Moeder grommelde or stil over; bij de mannen vond Ivka's weigering verschooning en de vrouwen, die het haar duur zouden betaald hebben in geval zij het voorstel hadde aangenomen, waren nu ook nijdig, omdat zij er niet in bewilligde; doch wat gaf Ivka daarom? Zij had andere dingen in het hoofd: de ontrouw van Stjepan, die voorheen zoo goed was voor haar en nu op Ljubika verliefd was; die Ljubika welke heur haren geliefde had ontroofd, - ja Ivka had aan andere dingen te denken, dan aan moeien en nichten. Zij besloot nochtans haar innig lijden niet te laten blijken, en om zooveel mogelijk vroolijk te schijnen, neuriede zij, terwijl zij zich gereedmaakte om aan tafel te gaan, het volgende liedje:
Zooals 't maanlicht aan den hemel
Soms van wolkjes is omhuld,
Zóó ook houdt mijn uitverkoren
Gansch alleen mijn hart vervuld. -
‘Eenmaal voer ik u ter kerke,
Als de druif geeft glanzend ooft!’
Zoo sprak hij, en ik, onzaalge!
'k Heb zijn veinzend woord geloofd...
Tot dusverre had Ivka haar minneliedeken gezongen, toen zij door de spleet der deur, nabij de haag, de oude Bara gewaar werd.
| |
| |
De oude Bara was eene der listigste vrouwen van het dorp; al de geheimen der huisgeziunen waren haar bekend. Ivka had de kleine zwakheid, gaarne geschiedenissen te hooren vertellen, die de belanghebbenden niet veel eer aandeden. De oude Bara vertelde het meisje vele zulke geschiedenissen, en daarvoor gaf Ivka haar allerhande overschot, zoodat de moeder niet wist waar dit gebleven was. Honden en katten in Ivka's huis werden er voor mishandeld; nog erger dan het anders bij de Morlacken de gewoonte is. Het waren zulke slimme dieven!... - Men ziet wel dat ook honden en katten onrecht kan aangedaan worden.
Heden zag de oude Bara met eene bijzondere geheimzinnigheid door de doornen, over de steenhaag, en Ivka, niettegenstaande hare gramschap nieuwsgierig, was oogenblikkelijk bij haar.
- ‘Goeden avond, “zegde Bara op slependen toon,” goeden avond mijne dochter. Bij u vlamt het hout heel helder.

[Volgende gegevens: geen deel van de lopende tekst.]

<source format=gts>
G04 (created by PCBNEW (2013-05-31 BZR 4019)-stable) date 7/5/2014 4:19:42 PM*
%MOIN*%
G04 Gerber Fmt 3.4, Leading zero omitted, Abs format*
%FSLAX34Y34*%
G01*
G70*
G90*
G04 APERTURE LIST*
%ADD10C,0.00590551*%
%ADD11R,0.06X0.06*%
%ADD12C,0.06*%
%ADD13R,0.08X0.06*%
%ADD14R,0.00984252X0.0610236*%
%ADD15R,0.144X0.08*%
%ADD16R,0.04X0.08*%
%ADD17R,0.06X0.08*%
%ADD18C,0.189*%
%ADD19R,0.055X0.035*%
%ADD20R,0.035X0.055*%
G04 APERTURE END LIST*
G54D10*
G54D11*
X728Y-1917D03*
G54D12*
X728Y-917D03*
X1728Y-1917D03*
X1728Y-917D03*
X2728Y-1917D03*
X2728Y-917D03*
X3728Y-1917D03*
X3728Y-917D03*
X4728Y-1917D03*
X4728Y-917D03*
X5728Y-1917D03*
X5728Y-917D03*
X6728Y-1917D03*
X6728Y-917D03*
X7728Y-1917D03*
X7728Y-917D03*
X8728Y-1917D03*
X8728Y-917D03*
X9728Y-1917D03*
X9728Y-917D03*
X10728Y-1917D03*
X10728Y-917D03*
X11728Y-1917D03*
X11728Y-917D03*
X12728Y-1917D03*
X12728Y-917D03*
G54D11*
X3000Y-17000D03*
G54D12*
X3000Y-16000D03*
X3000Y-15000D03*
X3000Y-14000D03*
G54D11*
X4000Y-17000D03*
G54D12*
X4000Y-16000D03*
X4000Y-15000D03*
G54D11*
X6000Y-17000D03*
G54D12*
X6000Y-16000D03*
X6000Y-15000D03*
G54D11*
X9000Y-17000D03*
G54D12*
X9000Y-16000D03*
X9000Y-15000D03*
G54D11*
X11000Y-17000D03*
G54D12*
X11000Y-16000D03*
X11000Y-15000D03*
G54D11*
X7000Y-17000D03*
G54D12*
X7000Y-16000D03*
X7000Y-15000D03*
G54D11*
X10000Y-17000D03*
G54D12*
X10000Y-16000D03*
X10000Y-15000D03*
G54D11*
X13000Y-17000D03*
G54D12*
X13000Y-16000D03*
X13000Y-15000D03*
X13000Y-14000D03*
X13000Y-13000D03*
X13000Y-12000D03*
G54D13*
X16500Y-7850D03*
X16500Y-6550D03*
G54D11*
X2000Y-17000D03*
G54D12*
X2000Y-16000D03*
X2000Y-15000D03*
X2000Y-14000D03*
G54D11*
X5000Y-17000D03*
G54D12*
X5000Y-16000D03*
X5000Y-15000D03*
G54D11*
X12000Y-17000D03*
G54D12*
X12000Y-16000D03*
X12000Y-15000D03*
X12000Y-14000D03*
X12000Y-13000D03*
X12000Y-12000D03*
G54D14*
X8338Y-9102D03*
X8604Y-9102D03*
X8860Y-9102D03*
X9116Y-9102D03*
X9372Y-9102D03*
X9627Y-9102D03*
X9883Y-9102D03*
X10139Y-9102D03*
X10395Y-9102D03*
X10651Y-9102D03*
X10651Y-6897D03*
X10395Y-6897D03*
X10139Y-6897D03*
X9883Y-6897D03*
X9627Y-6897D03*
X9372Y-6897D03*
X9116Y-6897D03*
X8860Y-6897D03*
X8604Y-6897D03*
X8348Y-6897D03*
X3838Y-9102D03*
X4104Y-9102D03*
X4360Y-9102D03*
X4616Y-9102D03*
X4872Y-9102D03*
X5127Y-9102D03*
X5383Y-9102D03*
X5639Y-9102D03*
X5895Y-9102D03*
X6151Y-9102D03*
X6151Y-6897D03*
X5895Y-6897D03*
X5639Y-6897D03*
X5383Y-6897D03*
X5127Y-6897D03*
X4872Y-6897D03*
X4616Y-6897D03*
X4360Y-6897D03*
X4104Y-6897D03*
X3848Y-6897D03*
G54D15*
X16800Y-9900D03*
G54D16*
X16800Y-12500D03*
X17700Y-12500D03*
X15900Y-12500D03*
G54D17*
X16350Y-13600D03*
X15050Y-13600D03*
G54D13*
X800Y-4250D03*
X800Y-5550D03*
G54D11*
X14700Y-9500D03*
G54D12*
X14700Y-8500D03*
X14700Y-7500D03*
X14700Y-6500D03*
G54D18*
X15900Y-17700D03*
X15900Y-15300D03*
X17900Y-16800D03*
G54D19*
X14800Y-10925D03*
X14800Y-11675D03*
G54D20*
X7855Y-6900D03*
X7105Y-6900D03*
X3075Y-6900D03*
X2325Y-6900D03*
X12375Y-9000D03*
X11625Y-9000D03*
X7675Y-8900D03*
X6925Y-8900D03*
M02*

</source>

Hoe gelukkig zijn de rijke menschen...’
- ‘Gij zult een beker wijn krijgen’ zegde Ivka, ongeduldig; ‘maar vertel mij eerst spoedig wat gij weet.’
- ‘Iets ongelooflijks,’ antwoordde de oude, terwijl zij een wonderlijk gezicht trok.

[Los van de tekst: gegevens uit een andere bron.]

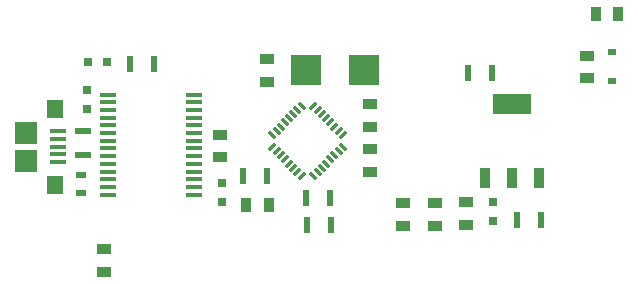
<source format=gtp>
G04*
G04 #@! TF.GenerationSoftware,Altium Limited,Altium Designer,20.1.7 (139)*
G04*
G04 Layer_Color=8421504*
%FSLAX44Y44*%
%MOMM*%
G71*
G04*
G04 #@! TF.SameCoordinates,2F106875-763D-4B6E-BA67-D31112414CBE*
G04*
G04*
G04 #@! TF.FilePolarity,Positive*
G04*
G01*
G75*
G04:AMPARAMS|DCode=15|XSize=0.3048mm|YSize=0.8128mm|CornerRadius=0mm|HoleSize=0mm|Usage=FLASHONLY|Rotation=135.000|XOffset=0mm|YOffset=0mm|HoleType=Round|Shape=Rectangle|*
%AMROTATEDRECTD15*
4,1,4,0.3951,0.1796,-0.1796,-0.3951,-0.3951,-0.1796,0.1796,0.3951,0.3951,0.1796,0.0*
%
%ADD15ROTATEDRECTD15*%

G04:AMPARAMS|DCode=16|XSize=0.3048mm|YSize=0.8128mm|CornerRadius=0mm|HoleSize=0mm|Usage=FLASHONLY|Rotation=45.000|XOffset=0mm|YOffset=0mm|HoleType=Round|Shape=Rectangle|*
%AMROTATEDRECTD16*
4,1,4,0.1796,-0.3951,-0.3951,0.1796,-0.1796,0.3951,0.3951,-0.1796,0.1796,-0.3951,0.0*
%
%ADD16ROTATEDRECTD16*%

%ADD17R,2.5000X2.6000*%
%ADD18R,1.3970X0.3480*%
%ADD19R,1.3500X0.5500*%
%ADD20R,0.5500X1.3500*%
%ADD21R,0.9000X0.6000*%
%ADD22R,0.6858X0.5588*%
%ADD23R,0.9000X1.3000*%
%ADD24R,1.3000X0.9000*%
%ADD25R,3.2600X1.7600*%
%ADD26R,0.9600X1.7600*%
%ADD27R,1.4000X1.6000*%
%ADD28R,1.9000X1.9000*%
%ADD29R,1.3500X0.4000*%
%ADD30R,0.8000X0.8000*%
%ADD31R,0.8000X0.8000*%
D15*
X290814Y131029D02*
D03*
X287222Y134621D02*
D03*
X283810Y138034D02*
D03*
X280218Y141626D02*
D03*
X276626Y145218D02*
D03*
X273034Y148810D02*
D03*
X269621Y152222D02*
D03*
X266029Y155814D02*
D03*
X231185Y120971D02*
D03*
X234778Y117379D02*
D03*
X238190Y113967D02*
D03*
X241782Y110374D02*
D03*
X245374Y106782D02*
D03*
X248967Y103190D02*
D03*
X252379Y99778D02*
D03*
X255971Y96186D02*
D03*
D16*
Y155814D02*
D03*
X252379Y152222D02*
D03*
X248967Y148810D02*
D03*
X245374Y145218D02*
D03*
X241782Y141626D02*
D03*
X238190Y138034D02*
D03*
X234778Y134621D02*
D03*
X231185Y131029D02*
D03*
X266029Y96186D02*
D03*
X269621Y99778D02*
D03*
X273034Y103190D02*
D03*
X276626Y106782D02*
D03*
X280218Y110374D02*
D03*
X283810Y113967D02*
D03*
X287222Y117379D02*
D03*
X290814Y120971D02*
D03*
D17*
X308500Y186000D02*
D03*
X259500D02*
D03*
D18*
X165000Y165000D02*
D03*
Y158500D02*
D03*
Y152000D02*
D03*
Y145500D02*
D03*
Y139000D02*
D03*
Y132500D02*
D03*
Y126000D02*
D03*
Y119500D02*
D03*
Y113000D02*
D03*
Y106500D02*
D03*
Y100000D02*
D03*
Y93500D02*
D03*
Y87000D02*
D03*
Y80500D02*
D03*
X91880Y165000D02*
D03*
Y158500D02*
D03*
Y152000D02*
D03*
Y145500D02*
D03*
Y139000D02*
D03*
Y126000D02*
D03*
Y132500D02*
D03*
Y119500D02*
D03*
Y113000D02*
D03*
Y106500D02*
D03*
Y100000D02*
D03*
Y93500D02*
D03*
Y87000D02*
D03*
Y80500D02*
D03*
D19*
X71000Y134320D02*
D03*
Y114000D02*
D03*
D20*
X110680Y191000D02*
D03*
X131000D02*
D03*
X417320Y183000D02*
D03*
X397000D02*
D03*
X226320Y96000D02*
D03*
X206000D02*
D03*
X458320Y59000D02*
D03*
X438000D02*
D03*
X280320Y78000D02*
D03*
X260000D02*
D03*
X260680Y55000D02*
D03*
X281000D02*
D03*
D21*
X69000Y82000D02*
D03*
Y97000D02*
D03*
D22*
X519000Y176616D02*
D03*
Y201000D02*
D03*
D23*
X228000Y72000D02*
D03*
X209000D02*
D03*
X524000Y233000D02*
D03*
X505000D02*
D03*
D24*
X89000Y34000D02*
D03*
Y15000D02*
D03*
X498000Y198000D02*
D03*
Y179000D02*
D03*
X227000Y176000D02*
D03*
Y195000D02*
D03*
X314000Y138000D02*
D03*
Y157000D02*
D03*
X187000Y112000D02*
D03*
Y131000D02*
D03*
X395000Y74000D02*
D03*
Y55000D02*
D03*
X342000Y54000D02*
D03*
Y73000D02*
D03*
X314000Y100000D02*
D03*
Y119000D02*
D03*
X369000Y73000D02*
D03*
Y54000D02*
D03*
D25*
X434000Y157000D02*
D03*
D26*
X457000Y94500D02*
D03*
X434000D02*
D03*
X411000D02*
D03*
D27*
X47500Y153000D02*
D03*
Y89000D02*
D03*
D28*
X23000Y133000D02*
D03*
Y109000D02*
D03*
D29*
X49750Y108000D02*
D03*
Y127500D02*
D03*
Y121000D02*
D03*
Y114500D02*
D03*
Y134000D02*
D03*
D30*
X74000Y153000D02*
D03*
Y169000D02*
D03*
X189000Y90000D02*
D03*
Y74000D02*
D03*
X418000Y58000D02*
D03*
Y74000D02*
D03*
D31*
X75000Y193000D02*
D03*
X91000D02*
D03*
M02*

</source>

- ‘Van wien?’ vervolgde Ivka.
- ‘Van...’ de oude Bara zegde niets meer.
- ‘Welnu, van wien wilt gij spreken?’ riep het jonge meisje nog ongeduldiger dan te voren.
Nergens is men ungeduldiger dan in Dalmatië; daarvan is het verhitte bloed misschien de oorzaak.

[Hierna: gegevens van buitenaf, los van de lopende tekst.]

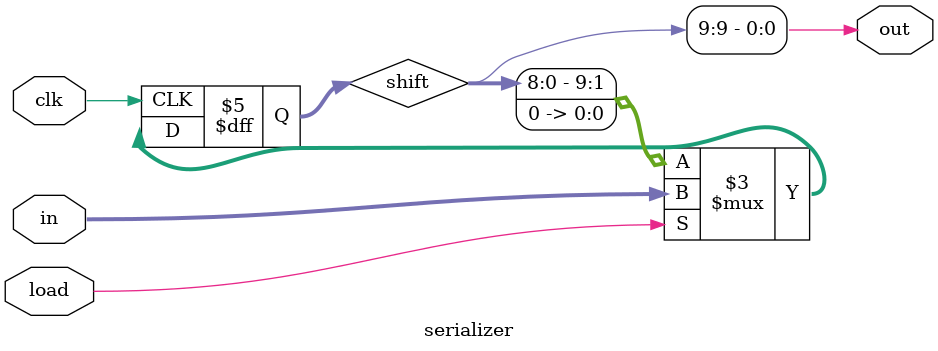
<source format=sv>

module ser_div(clk , out, load);

input wire clk;
output reg out; //output wire out;
output reg load;

reg [3:0] cnt;

initial cnt = 0;

always @(posedge clk)
  if(cnt == 9)
    cnt <= 4'b0000;
  else
    cnt <= cnt+1;

always @(posedge clk)
  out <= cnt[2]; 

wire load_cnt;
assign load_cnt = (cnt == 3);

always @(posedge clk)
  load <= load_cnt;

endmodule

module serializer(clk, load, in, out);
input wire clk, load;
input wire [9:0] in;
output wire out;

reg [9:0] shift;

always @(posedge clk)
if(load)
    shift <= in;
else
    shift <= {shift[8:0], 1'b0};

assign out = shift[9];

endmodule

</source>
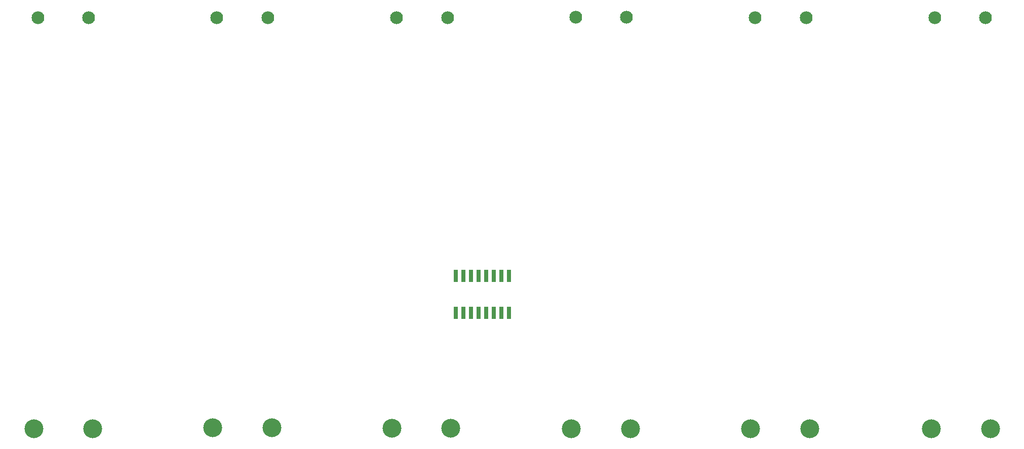
<source format=gbp>
G04 MADE WITH FRITZING*
G04 WWW.FRITZING.ORG*
G04 SINGLE SIDED*
G04 HOLES NOT PLATED*
G04 CONTOUR ON CENTER OF CONTOUR VECTOR*
%ASAXBY*%
%FSLAX23Y23*%
%MOIN*%
%OFA0B0*%
%SFA1.0B1.0*%
%ADD10C,0.084000*%
%ADD11C,0.124033*%
%ADD12R,0.026000X0.080000*%
%LNPASTEMASK0*%
G90*
G70*
G54D10*
X3068Y3129D03*
X2733Y3129D03*
X4247Y3134D03*
X3912Y3134D03*
X1885Y3131D03*
X1550Y3131D03*
X6610Y3131D03*
X6276Y3131D03*
X706Y3129D03*
X371Y3129D03*
X5428Y3130D03*
X5093Y3130D03*
G54D11*
X5064Y423D03*
X5453Y423D03*
X6253Y423D03*
X6642Y423D03*
X3883Y423D03*
X4272Y423D03*
X2702Y427D03*
X3090Y427D03*
X1524Y429D03*
X1912Y429D03*
X345Y424D03*
X733Y424D03*
G54D12*
X3473Y1187D03*
X3423Y1187D03*
X3373Y1187D03*
X3323Y1187D03*
X3273Y1187D03*
X3223Y1187D03*
X3173Y1187D03*
X3123Y1187D03*
X3123Y1429D03*
X3173Y1429D03*
X3223Y1429D03*
X3273Y1429D03*
X3323Y1429D03*
X3373Y1429D03*
X3423Y1429D03*
X3473Y1429D03*
G04 End of PasteMask0*
M02*
</source>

Bara zag het jonge meisje listig aan en sprak.
- ‘Als het nu eens van Ljubika ware...’
- ‘Zou het mogelijk zijn!’ riep Ivka, de handen te zamen vouwende, ‘en wat is het, beste Bara, wat weet gij?’
Bara fluisterde aan 't meisje gedurende een oogenblik iets in 't oor, alsof het geheim zóó belangrijk was, dat zelfs de lucht het niet hooren mocht.
Als de oude haar gerimpeld wezen terugtrok, zag Ivka haar met groote oogen aan.
| |
| |
- ‘Is dat waar?’ vroeg zij stil, ‘is dat werkelijk zòó, Bara?’
- ‘Ik heb het gehoord,’ hernam de oude en knikte zegepralend met den donkergrauwen kop:’ Ik zat onder den eikenboom hout te rapen; zij kwamen er met hunne schapen voorbij. Ljubika weende bittere tranen en zegde: ‘Gij hebt mij ongelukkig gemaakt, Pavo; ik durf mijn vader niet meer bezien, en wanneer ik bij andere meisjes ben, zou ik van schaamte sterven:’ - Pavo antwoordde: ‘Ween niet, mijne geliefde, gij zult mijne vrouw worden, dan is alles weer goed.’ - ‘Dat zal mijne schande niet uitvagen, sprak Ljubika.’ - Dat is al wat ik met mijne eigen ooren gehoord heb.’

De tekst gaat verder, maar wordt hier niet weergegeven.